For releases of MongoDB 3.6 and onwards, then the more expressive "sub-pipeline" is generally what you want to "filter" the results of the foreign collection before anything gets returned into the array at all.
对于 MongoDB 3.6 及以后的版本,更具表现力的“子管道”通常是您想要在任何东西返回到数组之前“过滤”外部集合的结果。
Back to the answer though which actually describes why the question asked needs "no join" at all....
回到答案,尽管它实际上描述了为什么提出的问题根本不需要“不加入”......
Original
原来的
Using $lookup
like this is not the most "efficient" way to do what you want here. But more on this later.
$lookup
像这样使用并不是在这里做你想做的最“有效”的方式。但稍后会详细介绍。
As a basic concept, just use $filter
on the resulting array:
作为一个基本概念,只需$filter
在结果数组上使用:
db.test.aggregate([
{ "$match": { "id": 100 } },
{ "$lookup": {
"from": "test",
"localField": "id",
"foreignField": "contain",
"as": "childs"
}},
{ "$project": {
"id": 1,
"value": 1,
"contain": 1,
"childs": {
"$filter": {
"input": "$childs",
"as": "child",
"cond": { "$eq": [ "$$child.value", "1" ] }
}
}
}}
]);
Or use $redact
instead:
或者$redact
改用:
db.test.aggregate([
{ "$match": { "id": 100 } },
{ "$lookup": {
"from": "test",
"localField": "id",
"foreignField": "contain",
"as": "childs"
}},
{ "$redact": {
"$cond": {
"if": {
"$or": [
{ "$eq": [ "$value", "0" ] },
{ "$eq": [ "$value", "1" ] }
]
},
"then": "$$DESCEND",
"else": "$$PRUNE"
}
}}
]);
Both get the same result:
两者都得到相同的结果:
{
"_id":ObjectId("570557d4094a4514fc1291d6"),
"id":100,
"value":"0",
"contain":[ ],
"childs":[ {
"_id":ObjectId("570557d4094a4514fc1291d7"),
"id":110,
"value":"1",
"contain":[ 100 ]
},
{
"_id":ObjectId("570557d4094a4514fc1291d8"),
"id":120,
"value":"1",
"contain":[ 100 ]
}
]
}
Bottom line is that $lookup
itself cannot "yet" query to only select certain data.

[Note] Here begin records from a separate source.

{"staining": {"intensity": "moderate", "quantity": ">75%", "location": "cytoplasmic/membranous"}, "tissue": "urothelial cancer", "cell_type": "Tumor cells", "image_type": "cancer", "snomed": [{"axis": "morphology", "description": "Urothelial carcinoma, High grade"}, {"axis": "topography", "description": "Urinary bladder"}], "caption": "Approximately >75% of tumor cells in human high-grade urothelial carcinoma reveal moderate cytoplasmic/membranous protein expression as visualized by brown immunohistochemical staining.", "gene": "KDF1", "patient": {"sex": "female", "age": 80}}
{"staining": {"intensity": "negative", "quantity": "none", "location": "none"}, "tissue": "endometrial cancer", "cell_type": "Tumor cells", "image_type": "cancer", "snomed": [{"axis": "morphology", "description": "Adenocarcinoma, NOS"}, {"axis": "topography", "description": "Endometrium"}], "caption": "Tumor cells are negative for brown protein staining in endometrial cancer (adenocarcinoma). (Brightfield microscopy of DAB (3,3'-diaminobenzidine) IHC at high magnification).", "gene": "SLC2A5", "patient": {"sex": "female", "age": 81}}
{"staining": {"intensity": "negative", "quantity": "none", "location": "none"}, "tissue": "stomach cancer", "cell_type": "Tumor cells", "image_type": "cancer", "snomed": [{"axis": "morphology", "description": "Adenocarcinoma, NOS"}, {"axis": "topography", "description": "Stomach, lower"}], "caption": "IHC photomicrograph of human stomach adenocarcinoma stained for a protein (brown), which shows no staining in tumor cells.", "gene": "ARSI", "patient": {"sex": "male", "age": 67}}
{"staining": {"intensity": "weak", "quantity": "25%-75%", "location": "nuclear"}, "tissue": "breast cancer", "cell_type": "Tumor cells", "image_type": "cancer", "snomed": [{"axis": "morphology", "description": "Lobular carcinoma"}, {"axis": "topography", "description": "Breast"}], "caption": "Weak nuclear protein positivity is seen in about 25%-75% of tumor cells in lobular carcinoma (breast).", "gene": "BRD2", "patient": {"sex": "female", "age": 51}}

So all "filtering" needs to happen after the $lookup
最重要的是,$lookup
它本身不能“还”查询以仅选择某些数据。所以所有的“过滤”都需要在$lookup
But really for this type of "self join" you are better off not using $lookup
at all and avoiding the overhead of an additional read and "hash-merge" entirely. Just fetch the related items and $group
instead:
但实际上对于这种类型的“自连接”,您最好根本不使用$lookup
并完全避免额外读取和“哈希合并”的开销。只需获取相关项目,$group
而是:
db.test.aggregate([
{ "$match": {
"$or": [
{ "id": 100 },
{ "contain.0": 100, "value": "1" }
]
}},
{ "$group": {
"_id": {
"$cond": {
"if": { "$eq": [ "$value", "0" ] },
"then": "$id",
"else": { "$arrayElemAt": [ "$contain", 0 ] }
}
},
"value": { "$first": { "$literal": "0"} },
"childs": {
"$push": {
"$cond": {
"if": { "$ne": [ "$value", "0" ] },
"then": "$$ROOT",
"else": null
}
}
}
}},
{ "$project": {
"value": 1,
"childs": {
"$filter": {
"input": "$childs",
"as": "child",
"cond": { "$ne": [ "$$child", null ] }
}
}
}}
])
Which only comes out a little different because I deliberately removed the extraneous fields. Add them in yourself if you really want to:
这只是有点不同,因为我故意删除了无关的字段。如果您真的想将它们添加到自己中:
{
"_id" : 100,
"value" : "0",
"childs" : [
{
"_id" : ObjectId("570557d4094a4514fc1291d7"),
"id" : 110,
"value" : "1",
"contain" : [ 100 ]
},
{
"_id" : ObjectId("570557d4094a4514fc1291d8"),
"id" : 120,
"value" : "1",
"contain" : [ 100 ]
}
]
}
So the only real issue here is "filtering" any null
result from the array, created when the current document was the parent
in processing items to $push
.
所以这里唯一真正的问题是“过滤”null
数组中的任何结果,当当前文档是parent
处理项目时创建的$push
。
What you also seem to be missing here is that the result you are looking for does not need aggregation or "sub-queries" at all. The structure that you have concluded or possibly found elsewhere is "designed" so that you can get a "node" and all of it's "children" in a single query request.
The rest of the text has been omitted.